There's a lot of, what seems to me, unfounded blame being directed at Google for this. Isn't railway the company that just blamed Anthropic for deleting their prod database?

  • mmmore 18 minutes ago

    Nope, Railway was the company who was hosting PocketOS, which is the company that blamed Cursor for deleting their prod database. Railway is only involved insofar as their API allowed an instant delete of the prod database.

  • sidrag22 14 minutes ago

    fairly certain you are remembering the goofy article that was going around where a railway user allowed an agent to delete his db. iirc he questioned the agent after and the agent told him it should have read the file that told him not to do things, so just sounds like he deleted his db and blamed his tools.

redanddead 34 minutes ago

one of the many reasons companies are cloud agnostic and dont want to get locked in

  • fh67 25 minutes ago

    Yeah but until you find that the new cloud provider won't approve your compute quota or doesn't have enough capacity in the region or you hit fraud flags for stagnant account spinning up lots of compute.

rvz 1 hour ago

Let me guess… Googler running AI agent in production that blocked this startup’s account.

rekabis 1 hour ago

TL;DR: putting all your eggs into one basket is bad, man.

  • canpan 1 hour ago

    How to handle domains? The rest is easy, but your domain registrar blocking you sounds like a pain. My current solution is to use a local small provider, just for the domain. Then if there is a problem with your play account it is out of any blast radius.

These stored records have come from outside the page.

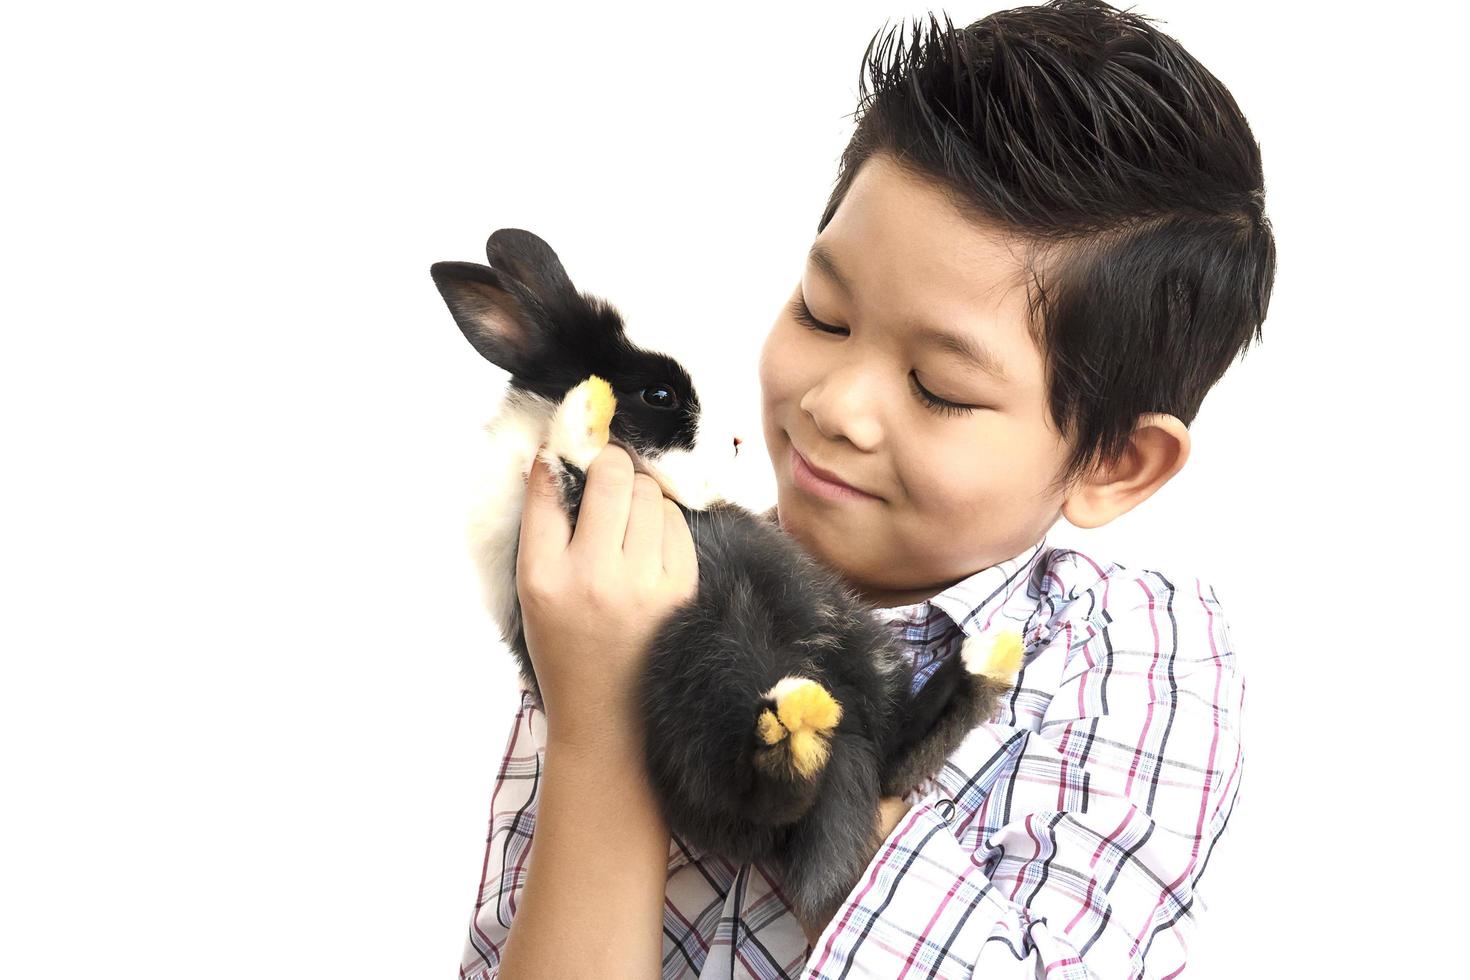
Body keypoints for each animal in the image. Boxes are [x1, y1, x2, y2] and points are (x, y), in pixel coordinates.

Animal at [429, 230, 1017, 934]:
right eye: (657, 395)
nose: (739, 440)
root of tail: (846, 744)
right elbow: (573, 455)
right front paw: (585, 407)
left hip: (849, 647)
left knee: (893, 755)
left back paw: (974, 662)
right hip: (704, 690)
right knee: (794, 791)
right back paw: (800, 725)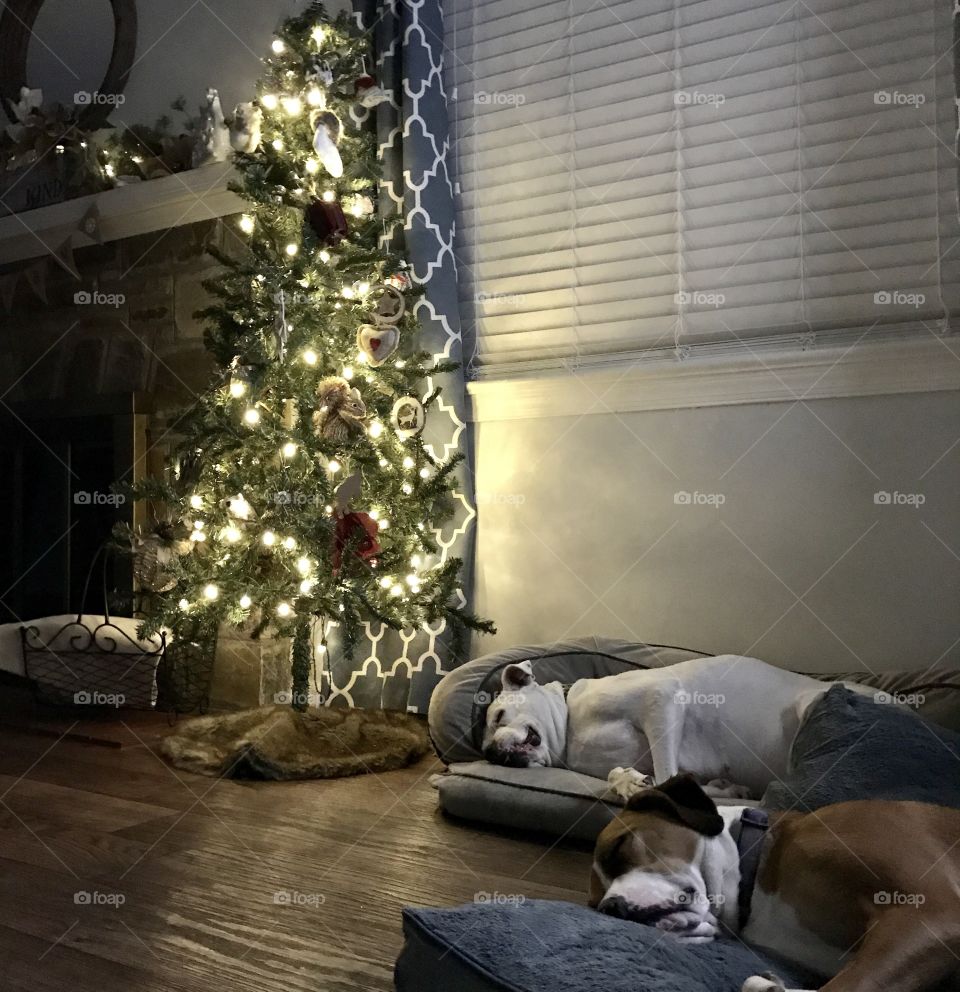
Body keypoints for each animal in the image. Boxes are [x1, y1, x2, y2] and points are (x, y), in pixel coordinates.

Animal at [484, 656, 852, 804]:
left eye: (498, 715)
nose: (488, 753)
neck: (570, 727)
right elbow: (625, 774)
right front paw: (628, 781)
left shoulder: (660, 700)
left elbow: (665, 780)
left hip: (809, 706)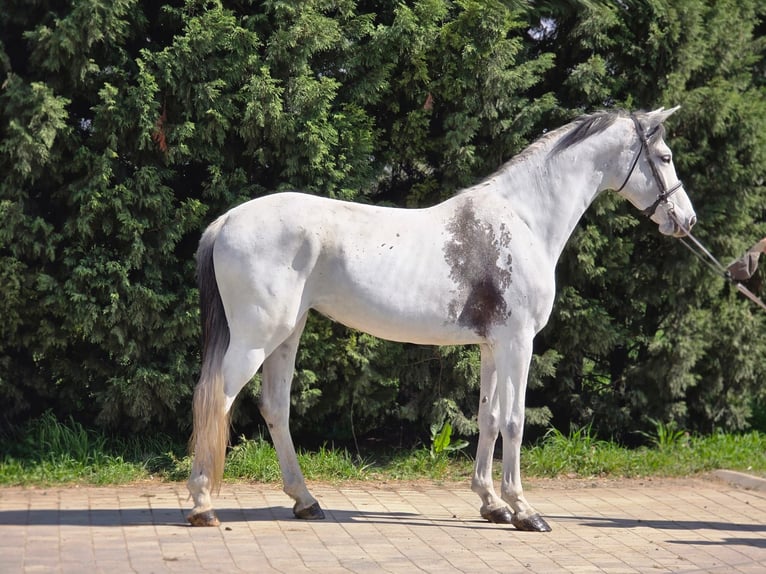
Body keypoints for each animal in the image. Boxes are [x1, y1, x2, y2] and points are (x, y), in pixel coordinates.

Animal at [186, 107, 697, 532]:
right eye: (665, 157)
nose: (686, 220)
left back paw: (306, 501)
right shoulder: (518, 343)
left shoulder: (493, 346)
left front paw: (491, 504)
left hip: (287, 335)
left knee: (275, 408)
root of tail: (225, 222)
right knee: (215, 400)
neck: (524, 219)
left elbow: (489, 417)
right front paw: (524, 510)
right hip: (255, 339)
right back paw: (203, 505)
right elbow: (515, 421)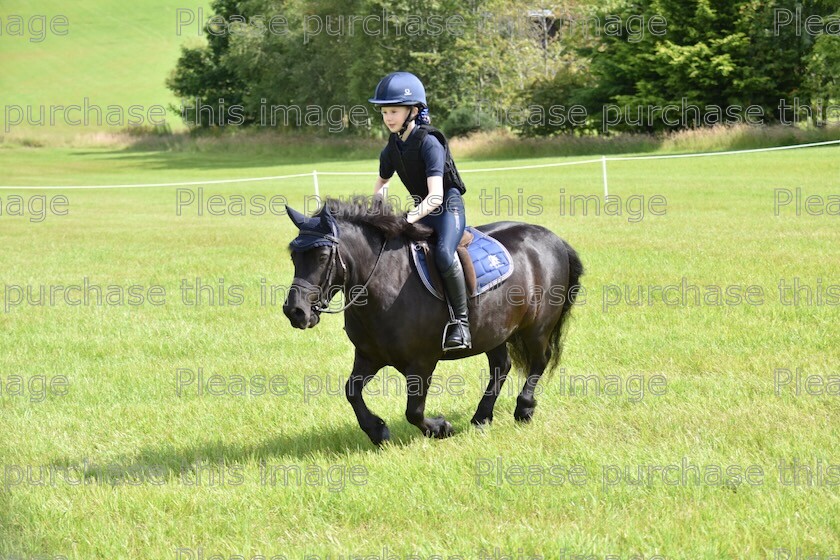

    • FlamingMoe 1 hour ago

      What do you mean by local small provider? A registrar on main street?

    • truekonrads 1 hour ago

      MarkMonitor

      • Barbing 52 minutes ago

        Any changes since acquisition?

        Looks like they were sold at the beginning of the year to a company without a Wikipedia page whose parent company doesn’t have one either https://en.wikipedia.org/wiki/Markmonitor

          Acquired in November 2022 by Newfold Digital, it was later announced that the firm would be sold to Com Laude, a company owned by PX3 Partners.
        

        -

        Edit-Private equity apparently https://px3partners.com

          PX3 stands for purpose, passion, and performance. It is a pan-European private equity firm with headquarters in London. It invests behind transformative themes and targets companies operating within select segments of the business services, consumer and leisure, and industrials sectors with strong business fundamentals.
  • binarycleric 48 minutes ago

    Same applies to all the companies betting the farm on AWS.